# Exercise instructions:
Write out word for word each line of the records, beginning at the first and stopping after the line with "EHRENBERG | IN SEARCH OF A MODEL FOR LIFE". Leave the pictures out.

# Supplied material:

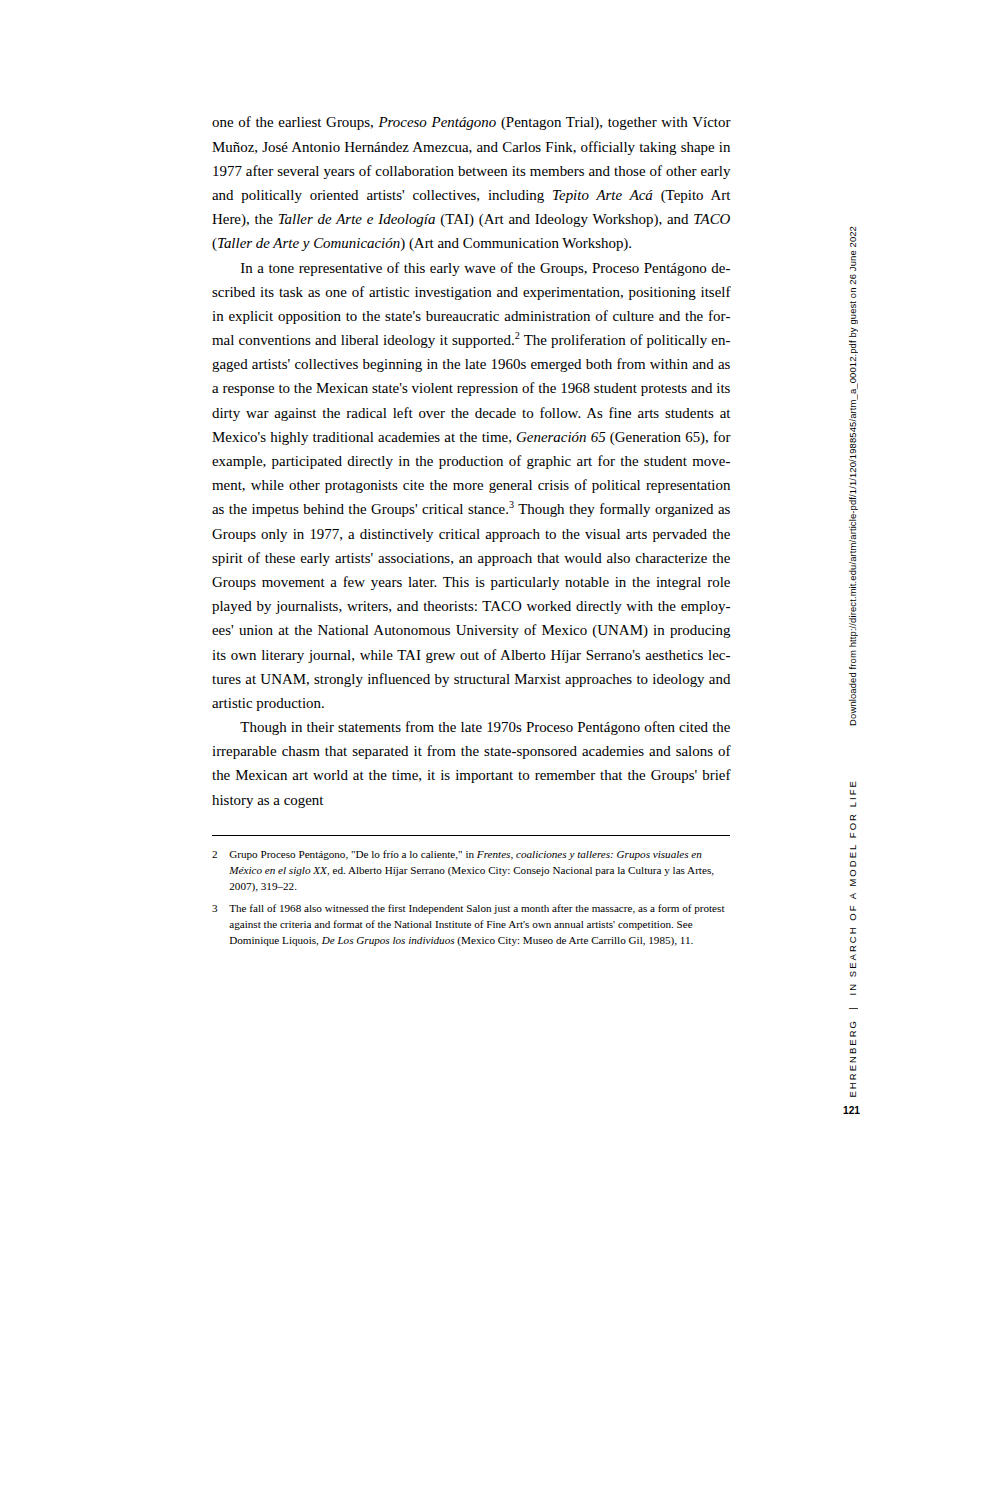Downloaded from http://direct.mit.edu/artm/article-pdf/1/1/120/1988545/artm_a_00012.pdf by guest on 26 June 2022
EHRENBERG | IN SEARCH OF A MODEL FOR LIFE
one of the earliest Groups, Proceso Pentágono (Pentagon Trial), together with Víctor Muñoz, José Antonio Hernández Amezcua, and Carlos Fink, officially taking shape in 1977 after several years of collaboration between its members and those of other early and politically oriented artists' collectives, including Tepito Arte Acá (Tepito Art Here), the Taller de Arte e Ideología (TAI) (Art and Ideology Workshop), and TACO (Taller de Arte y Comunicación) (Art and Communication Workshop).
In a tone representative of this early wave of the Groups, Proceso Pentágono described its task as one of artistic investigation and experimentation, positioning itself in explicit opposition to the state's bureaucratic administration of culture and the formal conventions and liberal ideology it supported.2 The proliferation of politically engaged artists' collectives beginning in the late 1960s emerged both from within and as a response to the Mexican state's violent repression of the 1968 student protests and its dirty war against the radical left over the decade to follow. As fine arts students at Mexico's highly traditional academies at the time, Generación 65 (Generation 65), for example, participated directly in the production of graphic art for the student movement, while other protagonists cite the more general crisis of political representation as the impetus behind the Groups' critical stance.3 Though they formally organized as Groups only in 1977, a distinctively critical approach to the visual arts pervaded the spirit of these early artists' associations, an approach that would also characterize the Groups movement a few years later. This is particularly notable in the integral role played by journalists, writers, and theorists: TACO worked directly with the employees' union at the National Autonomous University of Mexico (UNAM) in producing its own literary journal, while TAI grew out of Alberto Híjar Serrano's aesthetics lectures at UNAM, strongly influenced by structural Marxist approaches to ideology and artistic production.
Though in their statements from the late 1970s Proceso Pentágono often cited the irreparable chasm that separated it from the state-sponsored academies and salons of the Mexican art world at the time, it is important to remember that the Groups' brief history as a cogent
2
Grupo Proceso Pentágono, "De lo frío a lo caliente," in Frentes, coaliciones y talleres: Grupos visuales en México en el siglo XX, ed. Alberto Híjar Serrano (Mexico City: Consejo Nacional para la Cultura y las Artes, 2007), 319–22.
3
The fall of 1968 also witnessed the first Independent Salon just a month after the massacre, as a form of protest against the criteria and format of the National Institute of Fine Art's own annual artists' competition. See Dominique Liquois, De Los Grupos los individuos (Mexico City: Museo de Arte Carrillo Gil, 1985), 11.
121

# Task response:
Downloaded from http://direct.mit.edu/artm/article-pdf/1/1/120/1988545/artm_a_00012.pdf by guest on 26 June 2022
EHRENBERG | IN SEARCH OF A MODEL FOR LIFE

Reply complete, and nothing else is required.